Buildings Have Feelings Too
Publisher: Merge Games
Release date: 22nd April 2021
Approximate size: 3.1 GB
Age Rating: PEGI 3
Reviewed on: Xbox Series X
Screenshots: Xbox Series X / Merge Games
Buildings Have Feelings Too is a city management game with a difference, rather than the usual top-down view, zooming out to an entire district of your city, you’re instead down on street level with a single road in front of you.
Rather than placing entire blocks of buildings, you’ll be responsible for a single building at a time, allocating its business in life while trying to cater to its personal needs.
Across each street, you’ll have a limited number of spaces available, placing buildings is pretty straight forward and these will each take up a pre-allocated number of spaces, some small, some large, but each is capable of housing certain businesses such as turning that town-house into rented rooms or a warehouse into grocers or a pub.
Each business has an effect on other buildings around it and will require certain criteria such as nearby locals or other businesses creating certain produce before it can be upgraded, these upgrades reward increased influence on the surrounding area and the all-important bricks which are used for progression.
When you start off, you’ll initially just be placing buildings and allocating the required businesses to complete a few objectives but as your high street starts to populate, you’ll have to start moving buildings around or even changing their business to better suit the surrounding areas.
AS each location starts to stretch across into multiple areas you’ll be tracking back and forth to switch buildings, upgrade them and slowly obtain the required objectives before moving on to other locations.

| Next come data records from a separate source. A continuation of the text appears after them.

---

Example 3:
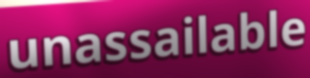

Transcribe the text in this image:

unassailable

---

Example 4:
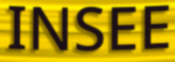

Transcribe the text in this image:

INSEE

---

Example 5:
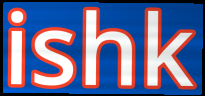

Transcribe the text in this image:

ishkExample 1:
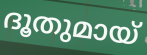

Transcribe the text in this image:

ദൂതുമായ്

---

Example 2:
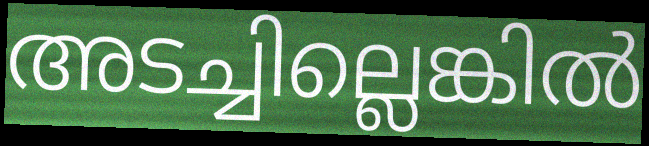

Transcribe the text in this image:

അടച്ചില്ലെങ്കിൽ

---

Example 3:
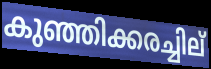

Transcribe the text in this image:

കുഞ്ഞിക്കരച്ചില്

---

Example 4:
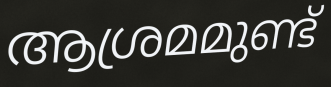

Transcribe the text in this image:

ആശ്രമമുണ്ട്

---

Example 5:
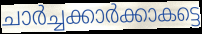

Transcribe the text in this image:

ചാർച്ചക്കാർക്കാകട്ടെ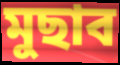
মুছাবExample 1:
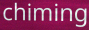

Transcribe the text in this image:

chiming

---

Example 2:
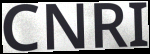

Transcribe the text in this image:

CNRI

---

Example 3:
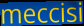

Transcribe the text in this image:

meccisi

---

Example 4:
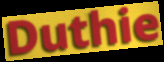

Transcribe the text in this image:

Duthie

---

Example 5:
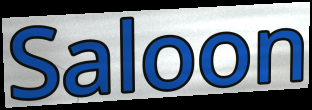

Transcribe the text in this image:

Saloon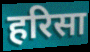
हरिसा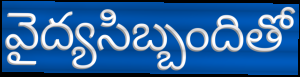
వైద్యసిబ్బందితో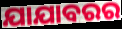
ଯାଯାବରରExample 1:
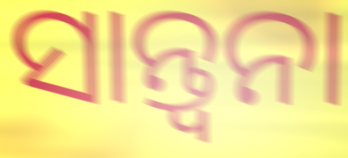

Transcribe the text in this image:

ସାନ୍ତ୍ୱନା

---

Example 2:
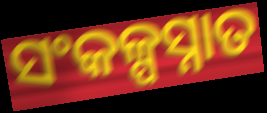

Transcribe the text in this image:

ସଂକଳ୍ପସ୍ନାତ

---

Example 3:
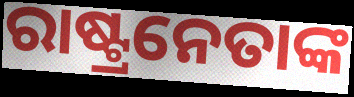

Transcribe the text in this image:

ରାଷ୍ଟ୍ରନେତାଙ୍କ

There are 9 areas in total, starting off with the high street and working through various locations in the city centre as well as the docks and rural suburbs.
There are multiple businesses you’ll unlock and it won’t be long before your pub is joined by cafe’s and pie shops as you start to expand your entertainment establishments.
In total, you’ll unlock over 20 business variations, and while some are similar, you’ll need to meet fresh requirements to upgrade them, which can often lead to a puzzling juggle of buildings to make the most of your required spaces.
Graphically, Buildings Have Feelings Too is pretty good, there’s not much in the way of special effects and extensive detail, but the little legs and flickering window eyes all help to add personality to the buildings. One negative is that certain businesses aren’t always clearly labelled, so you’ll often be holding your trigger buttons to locate a certain building rather than being able to spot it at distance.
All conversations are pop-up text boxes, which are a missed opportunity as the endless reading slows the game down a little more than necessary, I feel voice-acted buildings with their own distinct accents and dialects would have gone a long way to injecting more personality and character into individual buildings.
Without voice-acting, and little in the way of special effects, the sound is mostly limited to the background music, which is perky and quirky enough but it’s also terribly repetitive and it won’t take long on the pause screen before you’re reaching for the volume button.
The Control scheme of Buildings Have Feelings Too is mostly adequate, but can be troublesome at times, especially when moving buildings around, which is often all too necessary, but due to the inaccuracy of walking back and forth to select a specific spot, you’ll be endlessly switching between the left thumbstick to move back and forth, as well as the directional pad to try and home in on that small space between lots.
Otherwise, the controls are fairly evenly spread across the controller, and while it’s not always easy to remember which trigger does what, the commands for conversations with other buildings, upgrades and obtaining more detailed information are all clearly marked on the screen.
Overall “Buildings Have Feelings Too” is a fun and quirky experience which takes some of the seriousness out of city management while still offering in-depth and puzzling gameplay.
Representing pretty good value at £14.99, it’s a unique perspective on the genre and a few control issues aside, it’s unique style it’s a game that’s certainly different enough from titles like Cities Skylines to please fans of city management titles.